GWP-Wert (gemessen in CO₂-Äq.), Anteil an den Gesamtemissionen, Lebensdauer und Ursprung von Methan

Distickstoffmonoxid (N₂O)

Distickstoffmonoxid hat einen viel höheres GWP als CO₂. Es wird jedoch aus weniger Quellen und in geringerer Menge emittiert. Stickoxide tragen daher aktuell weniger zur globalen Erwärmung bei.

GWP-Wert (gemessen in CO₂-Äq.), Anteil an den Gesamtemissionen, Lebensdauer und Ursprung von Methan

Fluorierte Treibhausgase

Fluorierte Gase können für Tausende von Jahren in der Atmosphäre bleiben und haben ein hohes GWP, aber die Emissionen sind niedriger als die anderer Treibhausgase. Ein Beispiel für ein fluoriertes Gas ist HCF-23 (CHF3).

GWP-Wert (gemessen in CO₂-Äq.), Anteil an den Gesamtemissionen, Lebensdauer und Ursprung fluorierter Gase

Ist das GWP₁₀₀ eine gute Kenngröße zum Vergleich verschiedener Treibhausgase?

GWP100 und CO₂e sind gängige Maßnahmen, die einfach und leicht zu handhaben sind. Gute Wissenschaftler sollten jedoch immer genau überlegen, was ihre Messungen wirklich bedeuten. GWP100 und CO₂e überschätzen die Bedeutung von Treibhausgasen mit einer kurzen Lebensdauer.

Wir haben gesehen, dass Methan ein höheres GWP₁₀₀ als CO₂ hat. In der Realität beobachtet man jedoch, dass – obwohl Methan stark zur globalen Erwärmung beiträgt – dieser Einfluss nach einigen Jahrzehnten rasch abnimmt. CO₂ auf der anderen Seite sammelt sich in der Atmosphäre und verursacht dabei eine kontinuierliche Erwärmung.

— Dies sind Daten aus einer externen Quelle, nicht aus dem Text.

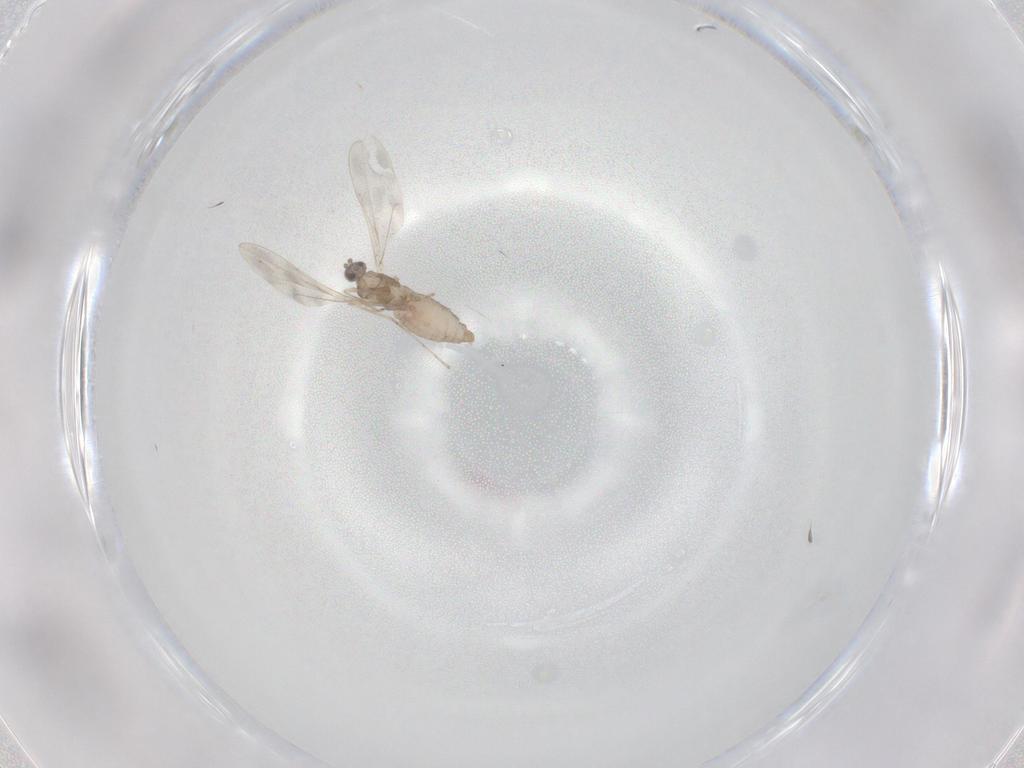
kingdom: Animalia
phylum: Arthropoda
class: Insecta
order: Diptera
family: Cecidomyiidae
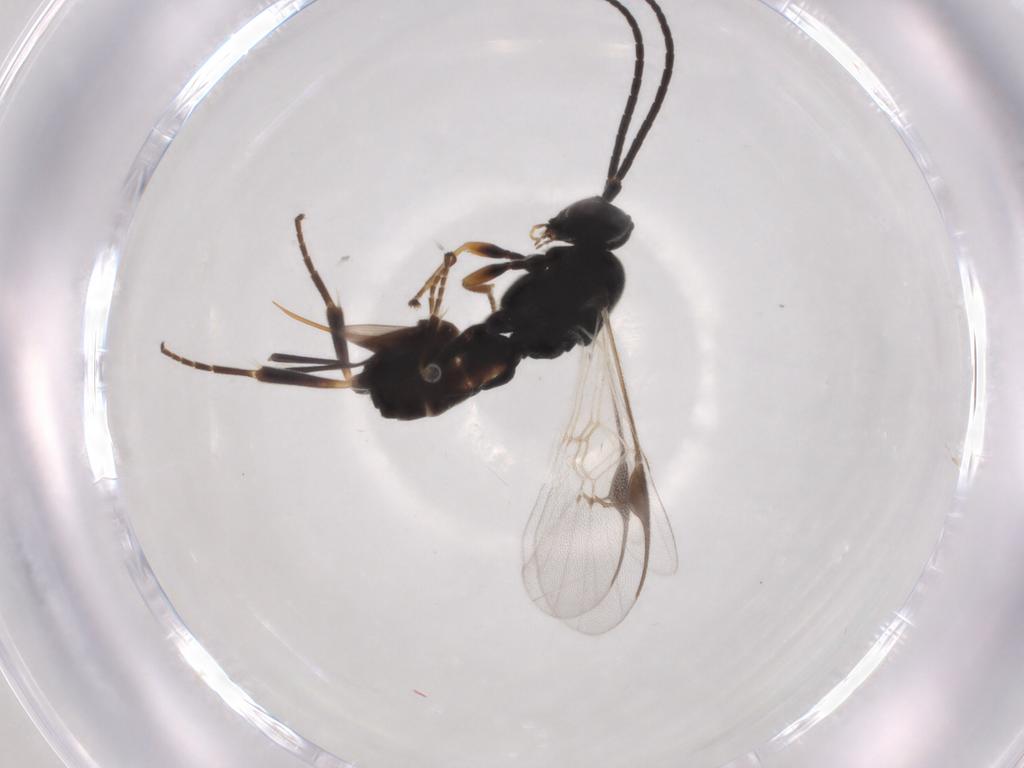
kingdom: Animalia
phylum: Arthropoda
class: Insecta
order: Hymenoptera
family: Braconidae
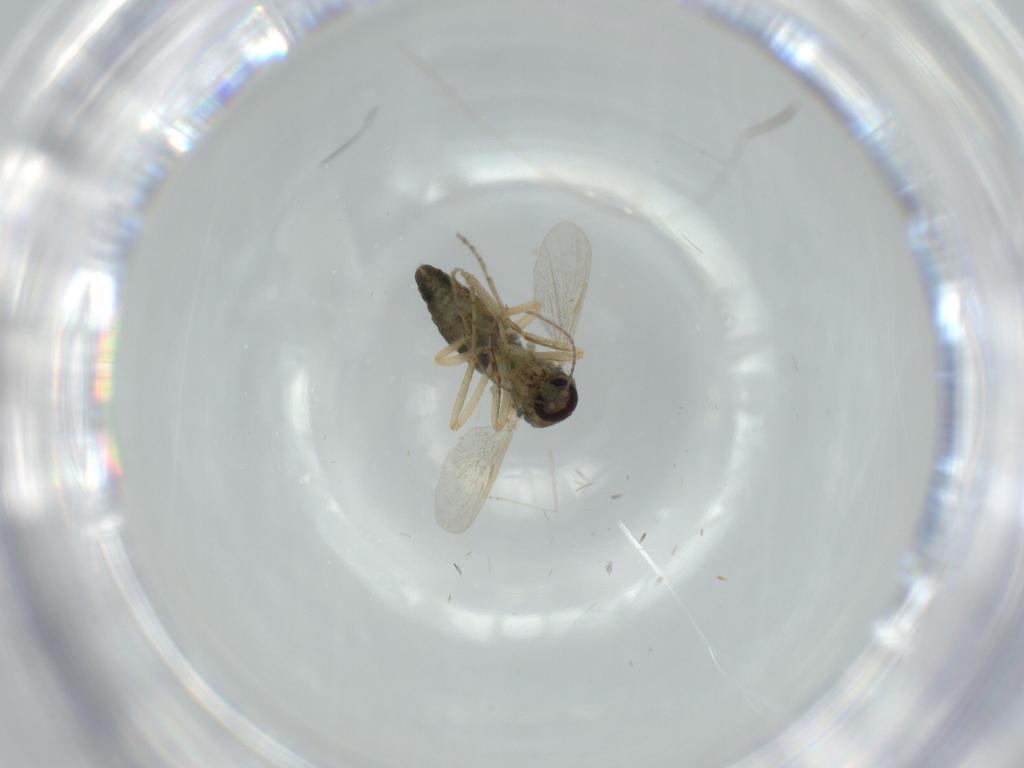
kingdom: Animalia
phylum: Arthropoda
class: Insecta
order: Diptera
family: Ceratopogonidae
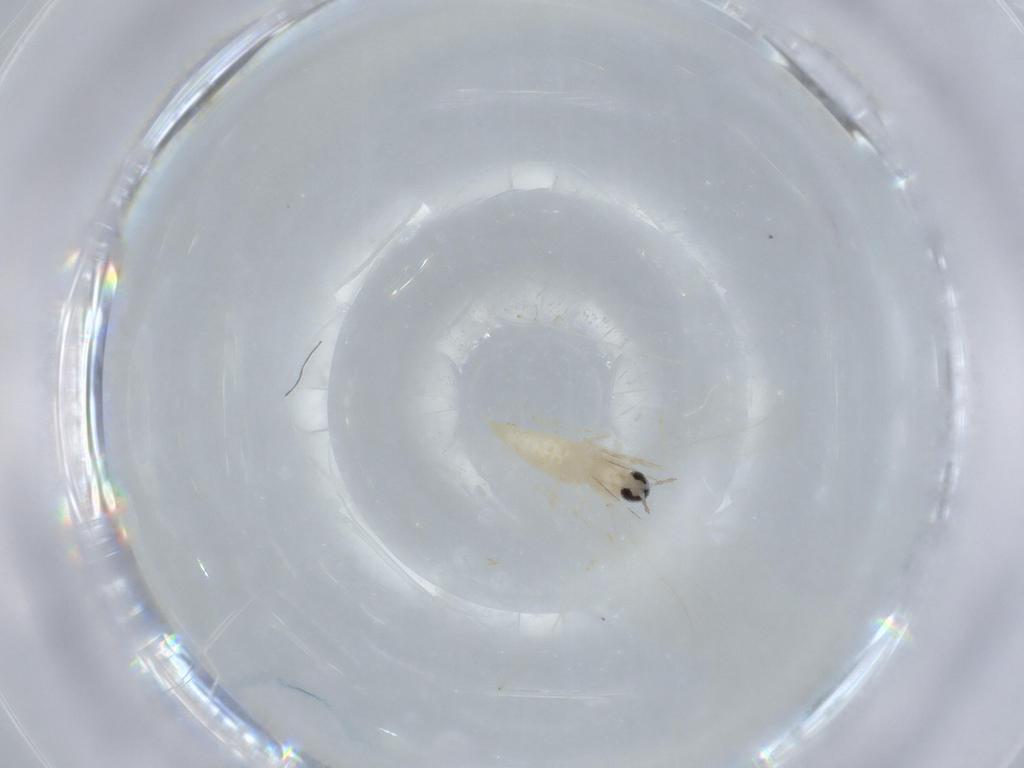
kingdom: Animalia
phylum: Arthropoda
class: Insecta
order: Diptera
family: Cecidomyiidae
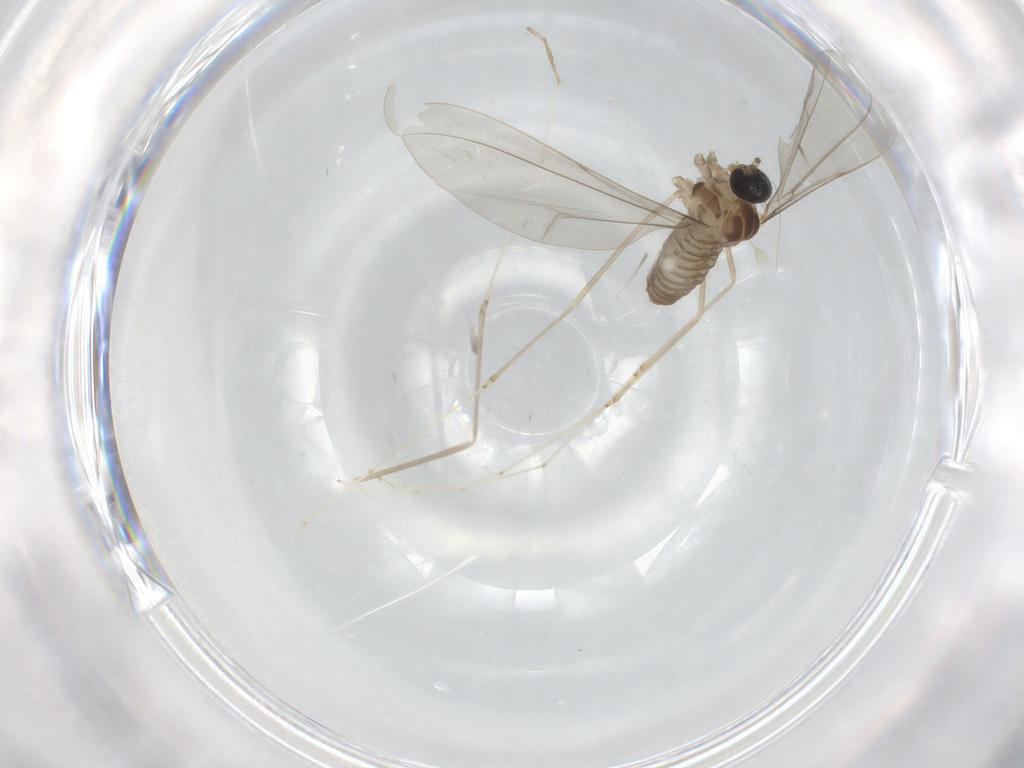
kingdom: Animalia
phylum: Arthropoda
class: Insecta
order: Diptera
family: Cecidomyiidae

Wie steigende, konstante oder sinkende Emissionen von CO₂ und Methan die Erwärmung beeinflussen

Könnten wir die Methanemissionen auf Null senken, würde die Erwärmung rasch enden. Wären wir in der Lage, selbiges für CO₂ zu erreichen, würde sich die Erde trotzdem für eine lange Zeit weiter erwärmen!

Gibt es eine bessere Möglichkeit, Treibhausgase zu vergleichen?

Jede Maßzahl, die die Langzeitwirkungen korrekt abbildet, könnte irreführend für kurze Zeitspannen sein. Selbiges gilt natürlich auch umgekehrt. Ein zeitveränderlicher Indikator könnte Abhilfe verschaffen. Dies würde jedoch zu einer höheren Komplexität sowie zusätzlichen Unsicherheiten führen.

Fazit

Menschen, die Treibhausgase in die Atmosphäre freisetzen, verursachen einen rapiden Klimawandel. Wir haben verschiedene Treibhausgase und deren jeweiligen Beitrag zur Erderwärmung untersucht.

In den nächsten Kapiteln schauen wir uns an, woher diese Emissionen kommen.